MATERIAL SHOWN
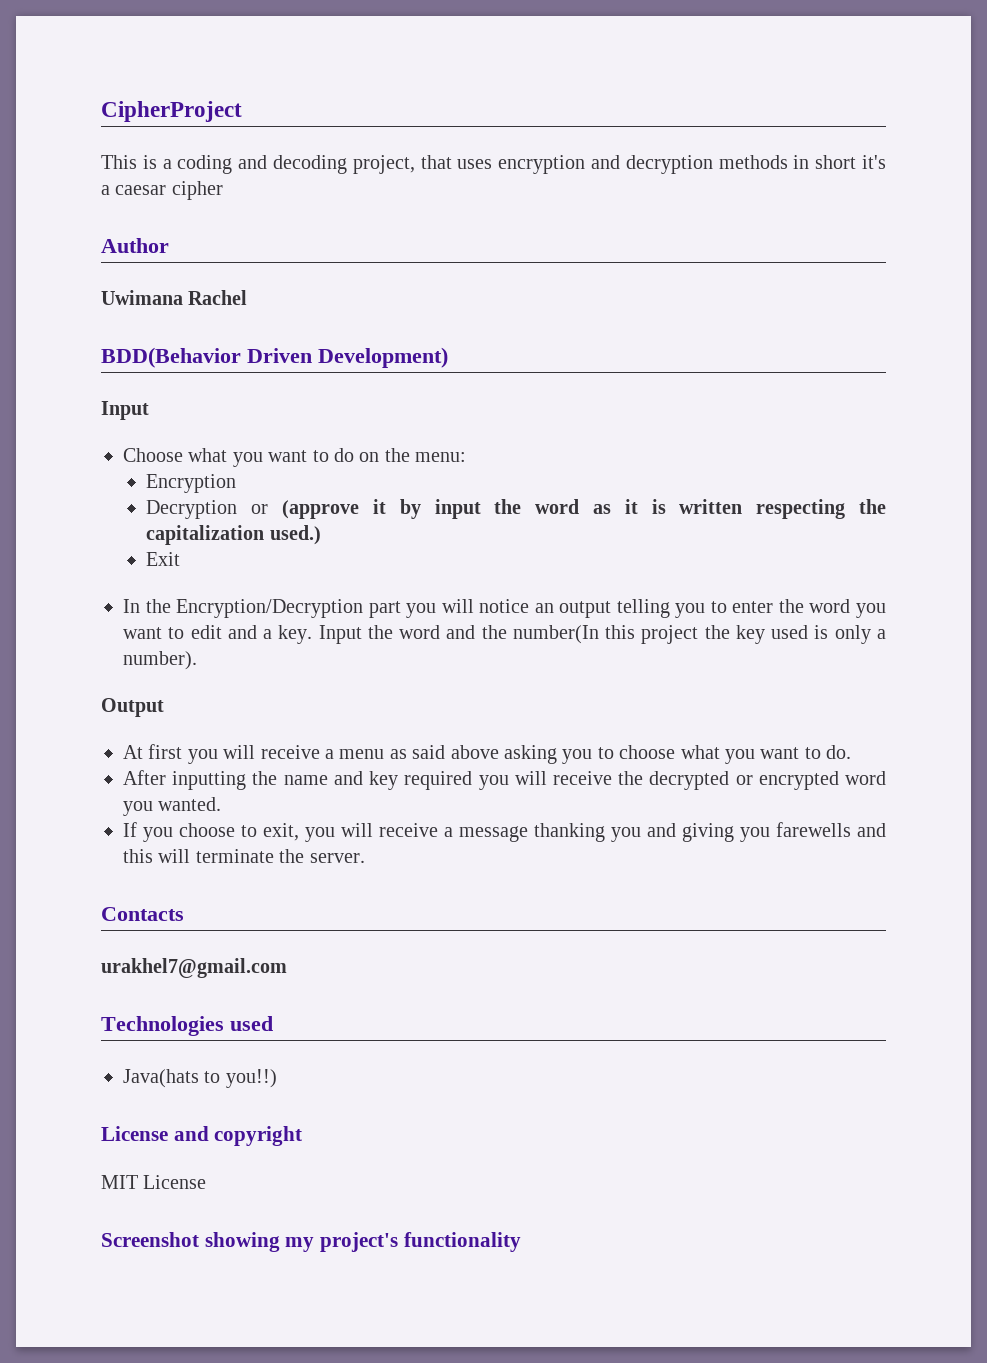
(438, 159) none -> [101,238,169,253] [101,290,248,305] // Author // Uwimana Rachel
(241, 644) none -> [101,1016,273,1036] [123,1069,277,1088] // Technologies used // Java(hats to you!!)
==
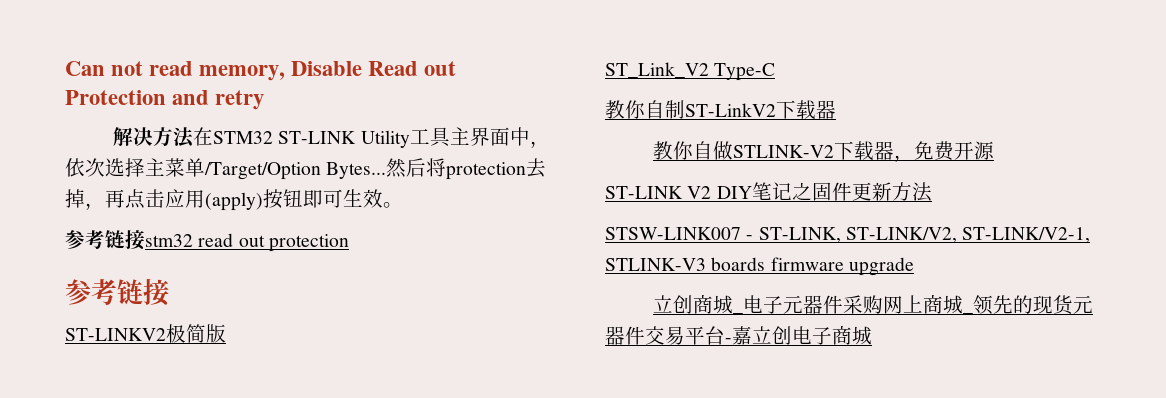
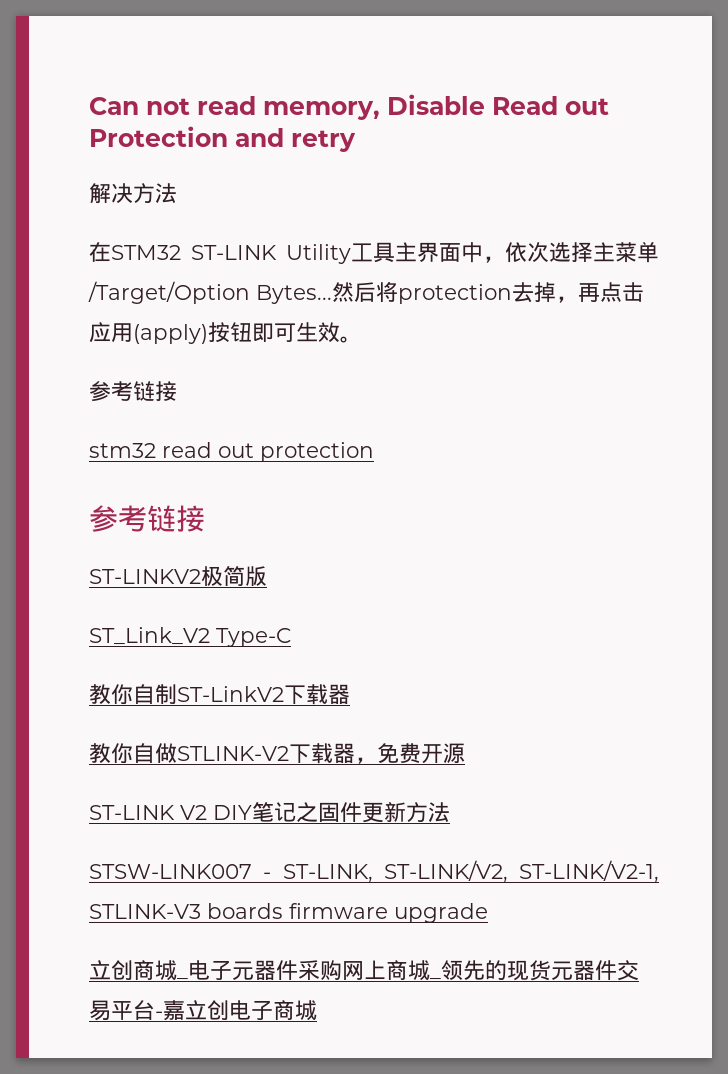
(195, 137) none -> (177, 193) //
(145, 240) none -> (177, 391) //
==
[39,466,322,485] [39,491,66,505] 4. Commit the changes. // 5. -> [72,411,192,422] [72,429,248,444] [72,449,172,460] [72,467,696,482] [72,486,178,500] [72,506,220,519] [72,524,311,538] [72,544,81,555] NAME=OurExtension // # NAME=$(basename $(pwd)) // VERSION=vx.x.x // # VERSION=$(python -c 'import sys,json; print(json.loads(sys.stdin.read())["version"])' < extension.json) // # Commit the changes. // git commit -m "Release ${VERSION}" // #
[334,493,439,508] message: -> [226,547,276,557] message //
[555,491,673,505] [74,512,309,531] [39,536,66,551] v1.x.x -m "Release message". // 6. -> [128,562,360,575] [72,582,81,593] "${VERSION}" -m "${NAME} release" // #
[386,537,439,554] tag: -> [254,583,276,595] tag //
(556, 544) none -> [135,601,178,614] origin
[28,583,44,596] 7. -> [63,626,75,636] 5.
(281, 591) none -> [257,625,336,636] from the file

WHAT YOU HAVE TO DO
Using only the entries above, output the line with "(438, 159) none", the line with "(241, 644) none", and all lines between them, exactly as they stand.

RESPONSE
(438, 159) none -> [101,238,169,253] [101,290,248,305] // Author // Uwimana Rachel
(241, 644) none -> [101,1016,273,1036] [123,1069,277,1088] // Technologies used // Java(hats to you!!)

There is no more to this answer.